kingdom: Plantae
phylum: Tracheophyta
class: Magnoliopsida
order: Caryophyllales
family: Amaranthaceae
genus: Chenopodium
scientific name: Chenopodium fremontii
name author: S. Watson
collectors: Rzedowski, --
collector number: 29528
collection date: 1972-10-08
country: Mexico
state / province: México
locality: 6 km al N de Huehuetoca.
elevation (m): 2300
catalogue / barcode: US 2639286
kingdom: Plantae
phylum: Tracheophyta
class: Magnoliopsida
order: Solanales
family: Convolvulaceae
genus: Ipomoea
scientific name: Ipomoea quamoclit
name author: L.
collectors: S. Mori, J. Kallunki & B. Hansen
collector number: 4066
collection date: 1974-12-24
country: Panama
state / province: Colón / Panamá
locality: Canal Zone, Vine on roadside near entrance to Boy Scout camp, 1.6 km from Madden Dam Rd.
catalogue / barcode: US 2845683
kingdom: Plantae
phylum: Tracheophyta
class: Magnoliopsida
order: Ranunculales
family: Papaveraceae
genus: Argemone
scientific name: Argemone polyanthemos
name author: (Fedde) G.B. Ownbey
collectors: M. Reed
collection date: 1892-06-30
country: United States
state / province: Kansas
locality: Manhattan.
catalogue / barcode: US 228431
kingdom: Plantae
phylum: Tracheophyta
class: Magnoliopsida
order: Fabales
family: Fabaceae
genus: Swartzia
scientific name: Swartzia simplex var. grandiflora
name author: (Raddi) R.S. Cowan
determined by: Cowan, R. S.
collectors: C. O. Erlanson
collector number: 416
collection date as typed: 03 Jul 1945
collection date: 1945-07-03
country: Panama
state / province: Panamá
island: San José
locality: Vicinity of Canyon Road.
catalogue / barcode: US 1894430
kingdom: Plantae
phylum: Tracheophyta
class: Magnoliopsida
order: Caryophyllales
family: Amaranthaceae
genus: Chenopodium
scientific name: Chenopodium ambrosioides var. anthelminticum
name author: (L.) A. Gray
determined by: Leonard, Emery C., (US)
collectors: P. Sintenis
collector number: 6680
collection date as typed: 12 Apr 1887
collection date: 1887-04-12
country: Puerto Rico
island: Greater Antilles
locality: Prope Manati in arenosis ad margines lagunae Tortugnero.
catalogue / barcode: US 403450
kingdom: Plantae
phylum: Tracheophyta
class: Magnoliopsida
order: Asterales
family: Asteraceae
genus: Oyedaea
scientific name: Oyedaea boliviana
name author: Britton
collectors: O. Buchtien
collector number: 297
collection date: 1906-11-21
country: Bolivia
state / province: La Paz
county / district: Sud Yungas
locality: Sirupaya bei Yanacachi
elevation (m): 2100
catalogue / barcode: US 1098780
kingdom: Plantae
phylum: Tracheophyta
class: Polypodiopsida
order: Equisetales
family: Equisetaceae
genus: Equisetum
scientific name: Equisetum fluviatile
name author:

________

**PROBLEM DESCRIPTION**
Please reproduce only the rows from the line containing "family: Asteraceae" through the end of the rows, swapping "scientific name" for "species name" and leaving everything else unchanged.

**EXPECTED ANSWER**
family: Asteraceae
genus: Oyedaea
species name: Oyedaea boliviana
name author: Britton
collectors: O. Buchtien
collector number: 297
collection date: 1906-11-21
country: Bolivia
state / province: La Paz
county / district: Sud Yungas
locality: Sirupaya bei Yanacachi
elevation (m): 2100
catalogue / barcode: US 1098780
kingdom: Plantae
phylum: Tracheophyta
class: Polypodiopsida
order: Equisetales
family: Equisetaceae
genus: Equisetum
species name: Equisetum fluviatile
name author:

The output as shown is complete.